Kantor then told the crowd of his first Sukkot in Thailand, alone, with his family, “frustrated, fed up, and very lonely.”

But then came the moment of awareness, of the blessing of being a poor rabbi in a city so far from his native culture and familiarity.

“I realized that if I was an ‘expat’ or a diplomat, we would have looked for another job ASAP,” Kantor said. “Shluchim are not motivated by personal careers, but by the mission. That night, we received the gift of truly becoming shluchim.”

It is that regard for “the mission,” for making sure the right thing gets done without seeking praise or compensation, that is the true nature of a successful shaliach, Kantor said.

For example, he told a story about a 60-year-old Israeli man who had never, despite receiving many invitations and overtures over the years, put on tefillin. The man finally agreed to don the leather straps.

“I though to myself, how many miles and smiles contributed to this significant mitzvah,” Kantor said. “If you are dedicated to the mission, then what’s important is getting the mission done, not who gets credit for it.”

Kantor told another story of how, after the 2004 Indian Ocean tsunami, he found out his Chabad center’s bank account had been frozen. He called the bank to find out why, and was told that all the assets in the account were frozen because, within days after the tsunami, the account had received thousands of dollars.

Kantor said other Chabad Web sites had directed their donors to give to Kantor’s Chabad tsunami relief efforts.

“The donations just started pouring in, and it looked suspicious to the bank,” Kantor said.

Such selflessness is in the true nature of every successful shaliach, he said, and is “the key to our tomorrow and the conduit for our blessings.”

But, he said, in addition to the selflessness, another character trait is absolutely vital to the success of each shaliach: simcha — pure joy.

“Because it’s only through simcha, with our smiles and joy and our song, that we march on to victory,” Kantor said.

Born in Israel, Rabbi Mendi Sudakevich has been a shaliach in the Shibuya borough of Tokyo for six years.

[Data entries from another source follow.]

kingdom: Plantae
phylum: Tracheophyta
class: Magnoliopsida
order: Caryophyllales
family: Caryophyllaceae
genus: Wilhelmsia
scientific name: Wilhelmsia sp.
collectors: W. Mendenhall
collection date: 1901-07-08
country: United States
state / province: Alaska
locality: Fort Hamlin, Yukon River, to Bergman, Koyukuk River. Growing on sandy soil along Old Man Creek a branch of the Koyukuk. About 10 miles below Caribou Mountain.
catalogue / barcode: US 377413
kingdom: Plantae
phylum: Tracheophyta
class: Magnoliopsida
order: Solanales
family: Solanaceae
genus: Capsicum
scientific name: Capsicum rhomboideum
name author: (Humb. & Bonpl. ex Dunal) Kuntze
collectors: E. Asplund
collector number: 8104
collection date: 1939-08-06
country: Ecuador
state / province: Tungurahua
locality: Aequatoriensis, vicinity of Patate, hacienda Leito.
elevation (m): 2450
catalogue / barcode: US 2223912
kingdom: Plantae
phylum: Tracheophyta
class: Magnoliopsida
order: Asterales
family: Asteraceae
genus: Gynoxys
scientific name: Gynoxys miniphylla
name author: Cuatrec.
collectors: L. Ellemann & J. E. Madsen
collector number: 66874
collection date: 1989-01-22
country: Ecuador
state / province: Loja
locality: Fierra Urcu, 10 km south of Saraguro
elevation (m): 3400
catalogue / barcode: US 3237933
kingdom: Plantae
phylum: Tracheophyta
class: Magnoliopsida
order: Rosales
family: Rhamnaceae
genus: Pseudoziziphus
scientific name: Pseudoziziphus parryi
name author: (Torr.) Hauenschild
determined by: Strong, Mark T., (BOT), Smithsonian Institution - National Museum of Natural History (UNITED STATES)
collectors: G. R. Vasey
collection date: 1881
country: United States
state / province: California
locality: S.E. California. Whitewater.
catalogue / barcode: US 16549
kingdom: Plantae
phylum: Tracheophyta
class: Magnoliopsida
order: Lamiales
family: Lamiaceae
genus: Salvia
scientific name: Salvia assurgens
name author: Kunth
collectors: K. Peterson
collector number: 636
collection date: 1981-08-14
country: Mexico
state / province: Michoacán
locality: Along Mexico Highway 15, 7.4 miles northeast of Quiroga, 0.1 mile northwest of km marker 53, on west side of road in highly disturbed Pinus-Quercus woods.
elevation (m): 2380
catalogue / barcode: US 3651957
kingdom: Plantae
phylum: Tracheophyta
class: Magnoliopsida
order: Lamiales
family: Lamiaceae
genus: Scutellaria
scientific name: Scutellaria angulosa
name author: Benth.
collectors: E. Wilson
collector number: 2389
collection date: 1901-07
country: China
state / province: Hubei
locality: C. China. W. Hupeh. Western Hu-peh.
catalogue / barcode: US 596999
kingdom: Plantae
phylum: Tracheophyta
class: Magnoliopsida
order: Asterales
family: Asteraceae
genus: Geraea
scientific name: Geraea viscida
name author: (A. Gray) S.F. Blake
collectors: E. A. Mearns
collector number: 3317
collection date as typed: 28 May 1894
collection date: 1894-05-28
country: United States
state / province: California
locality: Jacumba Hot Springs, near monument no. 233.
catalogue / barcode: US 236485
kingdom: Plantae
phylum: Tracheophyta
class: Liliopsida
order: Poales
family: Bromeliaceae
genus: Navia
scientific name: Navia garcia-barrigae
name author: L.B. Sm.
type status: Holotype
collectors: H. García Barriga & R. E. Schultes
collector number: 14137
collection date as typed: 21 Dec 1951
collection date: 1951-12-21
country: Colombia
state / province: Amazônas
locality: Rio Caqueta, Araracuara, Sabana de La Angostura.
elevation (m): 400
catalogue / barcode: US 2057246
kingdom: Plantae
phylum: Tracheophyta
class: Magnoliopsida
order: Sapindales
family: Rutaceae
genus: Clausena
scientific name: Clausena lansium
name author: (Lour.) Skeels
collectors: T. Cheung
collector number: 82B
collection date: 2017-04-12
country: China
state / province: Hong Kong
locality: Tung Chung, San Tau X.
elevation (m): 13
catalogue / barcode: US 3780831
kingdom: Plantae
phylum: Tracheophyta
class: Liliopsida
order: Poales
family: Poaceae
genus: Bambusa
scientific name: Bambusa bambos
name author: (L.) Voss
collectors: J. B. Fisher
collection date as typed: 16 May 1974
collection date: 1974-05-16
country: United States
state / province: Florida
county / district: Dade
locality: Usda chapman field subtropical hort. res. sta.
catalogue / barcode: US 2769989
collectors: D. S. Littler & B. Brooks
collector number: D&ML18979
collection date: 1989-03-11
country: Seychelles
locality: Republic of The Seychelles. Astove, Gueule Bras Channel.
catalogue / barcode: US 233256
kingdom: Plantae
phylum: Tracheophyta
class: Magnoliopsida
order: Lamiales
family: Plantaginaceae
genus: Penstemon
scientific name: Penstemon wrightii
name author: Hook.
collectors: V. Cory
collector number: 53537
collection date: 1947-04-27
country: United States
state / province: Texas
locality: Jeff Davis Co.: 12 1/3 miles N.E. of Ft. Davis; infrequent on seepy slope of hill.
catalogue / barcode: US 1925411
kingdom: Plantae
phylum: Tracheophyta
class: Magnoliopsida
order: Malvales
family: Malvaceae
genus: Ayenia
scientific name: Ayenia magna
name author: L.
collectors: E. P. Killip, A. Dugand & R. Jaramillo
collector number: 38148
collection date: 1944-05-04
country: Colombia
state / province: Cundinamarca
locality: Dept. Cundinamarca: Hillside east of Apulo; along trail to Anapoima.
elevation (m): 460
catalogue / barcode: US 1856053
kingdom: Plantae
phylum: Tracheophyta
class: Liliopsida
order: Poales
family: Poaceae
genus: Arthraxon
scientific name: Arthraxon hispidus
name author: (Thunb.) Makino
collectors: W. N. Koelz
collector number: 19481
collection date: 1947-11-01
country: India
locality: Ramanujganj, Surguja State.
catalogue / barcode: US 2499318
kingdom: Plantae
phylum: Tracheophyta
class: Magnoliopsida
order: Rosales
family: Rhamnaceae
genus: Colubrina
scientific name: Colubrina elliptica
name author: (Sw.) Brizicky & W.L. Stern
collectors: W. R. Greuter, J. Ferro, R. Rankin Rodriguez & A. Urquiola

Sudakevich said the nature of the community is constantly changing, as more and more Jews come out of the woodwork. There are currently about 2,000 Jews in Tokyo, mainly expatriates and mixed marriages, he said.

But there is a kindergarten and a shul, holiday celebrations and Jewish educational programs there now, with all the members of the community — parents and children alike — pitching in.
“There’s already a sense of a feeling of a community now,” Sudakevich said. “Everyone together is building the atmosphere.”

Sudakevich said that after a Sukkot gathering, two families decided to walk home together from the Chabad sukkah. With each passing street and building, after every block, the two families were still walking together. Finally, one family reached their building, and watched as the other family began to climb the steps and enter the building.

Although they had not known it until that moment, the two families were neighbors.

The attendees bensched together, and then were thanked for their work and their participation in the banquet, and bid goodnight and good luck.

Before filing out of the hall, Zaklikovsky took one more look around the room, at the thousands that attended the convention on behalf of all the Jews that have been found and reached throughout the world, as well as those who have not yet been reached.

It is the latter that are not only not to be excluded, but are, in fact, the inspiration for these emissaries’ life’s work.

“The whole world Jewry is represented in this room,” Zaklikovsky said.